若不是能清晰地感觉到他的余味,景颜根本无法想象自已是真实地躺在他的房间里。她将脸紧紧贴在他的枕巾上,就好像紧挨着他的脸一般,这种美好的感觉让人流连。 她与他分开太久了,以至于她都快忘记在他怀里那种熟悉而亲密的感觉,眼前的他既不似他,又分明有他身上独特的印迹。只是此时的她已无力追索这个问题,她的眼皮格外沉重,连日来都未曾好眠,或许是这床上熟悉的气息让她安然,她就在不知不觉中抱着他的枕头沉沉睡去。 而萧然却并不好眠,他满脑子还是她常常令他琢磨不定的眼神,时而是那般深情,时候又偶感疏离,种种困惑令他辗转反侧,好容易入眠,那个熟悉的梦又再次浮现,梦中隐隐约约间,有个声音由远及近。 “婉儿……” 萧然总以为这一次,他依旧无法看清那个跃湖女子的脸,可那女子听到呼唤,向自已回眸,笑靥生花。那张脸清晰地出现在他的眼前,那不别人,正是景颜。 “子骞……” 她转身走来,千般袅娜,万般旖旎,似垂柳晚风前。忽而一阵雾飘过,她没了踪影,而他也渐渐从梦中醒来。 皎洁月色下,银光荡漾,她乌发贴面,薄衫尽湿,香肩暗露。眉梢眼角暗锁愁意,脸上点点水珠,若鲛人之泪。 那女子看到他,也是愣住,呆呆地站在池塘中。她脚下是千顷银波荡漾,身后是万顷荷叶随风自舞。 他想起了汉人的一句诗:“宛在水中央。”
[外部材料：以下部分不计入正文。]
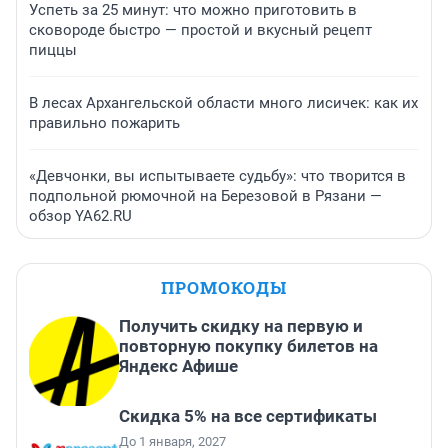
Успеть за 25 минут: что можно приготовить в
сковороде быстро — простой и вкусный рецепт
пиццы
В лесах Архангельской области много лисичек: как их
правильно пожарить
«Девчонки, вы испытываете судьбу»: что творится в
подпольной рюмочной на Березовой в Рязани —
обзор YA62.RU
ПРОМОКОДЫ
Получить скидку на первую и
повторную покупку билетов на
Яндекс Афише
Скидка 5% на все сертификаты
До 1 января, 2027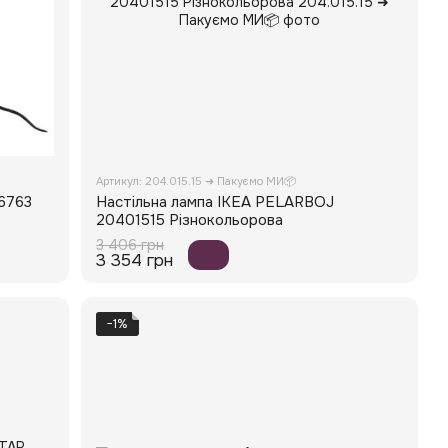
Артикул: 204.015.15 ➜ Пакуємо МИ📦
6763
Настільна лампа IKEA PELARBOJ
20401515 Різнокольорова
3 406 грн
3 354 грн
−1%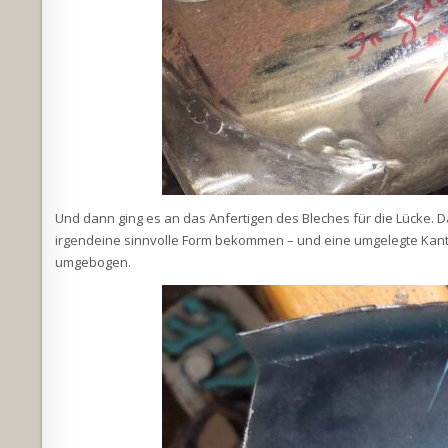
Und dann ging es an das Anfertigen des Bleches für die Lücke. 
irgendeine sinnvolle Form bekommen – und eine umgelegte Kante f
umgebogen.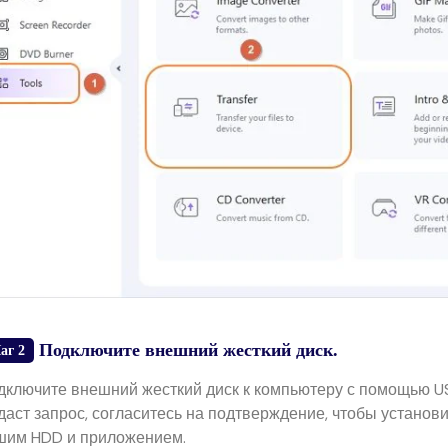
Подключите внешний жесткий диск.
аг 2
дключите внешний жесткий диск к компьютеру с помощью USB
даст запрос, согласитесь на подтверждение, чтобы устано
шим HDD и приложением.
梦兮,幻兮? 这次的梦,因为那声呼唤没有再选择跃入冰冷的湖中。好久好久,萧然都沉浸在那个匪夷所思的梦中久久不能自拔。他无法想象,这样离奇的梦中人,竟会是景颜。 他甚至一度无法辨别,那见到的到底是梦中人还是现实中的她。于是他第一反应便是去到她所在的房间。 他小心地旋开门,蹑着手脚走到她的身边。她紧紧抱着自已的枕头,将脸全然贴在上面,沉沉的像婴儿一般睡着。 见到这一幕,他的心才安了一半,那是梦。难不成真所谓日有所思,夜有所梦?只是为何梦中人的名字,却是景颜一直心心念念那个人的名字?那么“婉儿”又是谁?为何她与景颜长得一模一样?为何她也唤自已子骞?那个“婉儿”到底经历了怎样的遭遇,才会一心向死?种种念头,令他百思不得其解。 这样的梦太过真实,以至于在梦中时他常常无法分辨哪个是真实的他,站在他面前的景颜又到底是谁?这其中到底有什么渊源?自已与子骞又是什么关系? 这已经是萧然第三次在老宅梦到方才的那一幕了。一而再再而三,必是事出有因,他开始回想,到底从何时开始起了这样的梦魇的? 萧然努力地回想着,第一次梦到她,便是带回玉兰簪子的那一天难道是那个簪子?他联想着梦中的场景里,那个景颜的头上好似戴着一根白玉簪子,对,那根簪子似与自已买回来的相似。 想到这里,他额间微微渗出汗,他带着困惑走进藏宝阁,将匣子打开,从里边取出簪子,上下左右的比对,的确与在梦中隐约所见的无二。他仔细地一遍又一遍观察簪子可有什么玄机,可却什么异样也没有看出来。 之后他又被自已匪夷所思的想法弄得哭笑不得,自已一个学金融的高材生,怎么会生出如此怪诞的想法? 他有些悻悻的将簪子放回匣子里,这一来一回的折腾,他已无心睡眠。尽管他不愿承认,事实上是他心里隐约有个古怪的想法:自已但凡这老宅里睡着,便一定会做同一个古怪的梦。 景颜也做梦了,他的梦很甜,梦中的子骞骑着白马从空中而来,然后带着她飞离紫禁城,她就那样在梦里甜甜的笑着。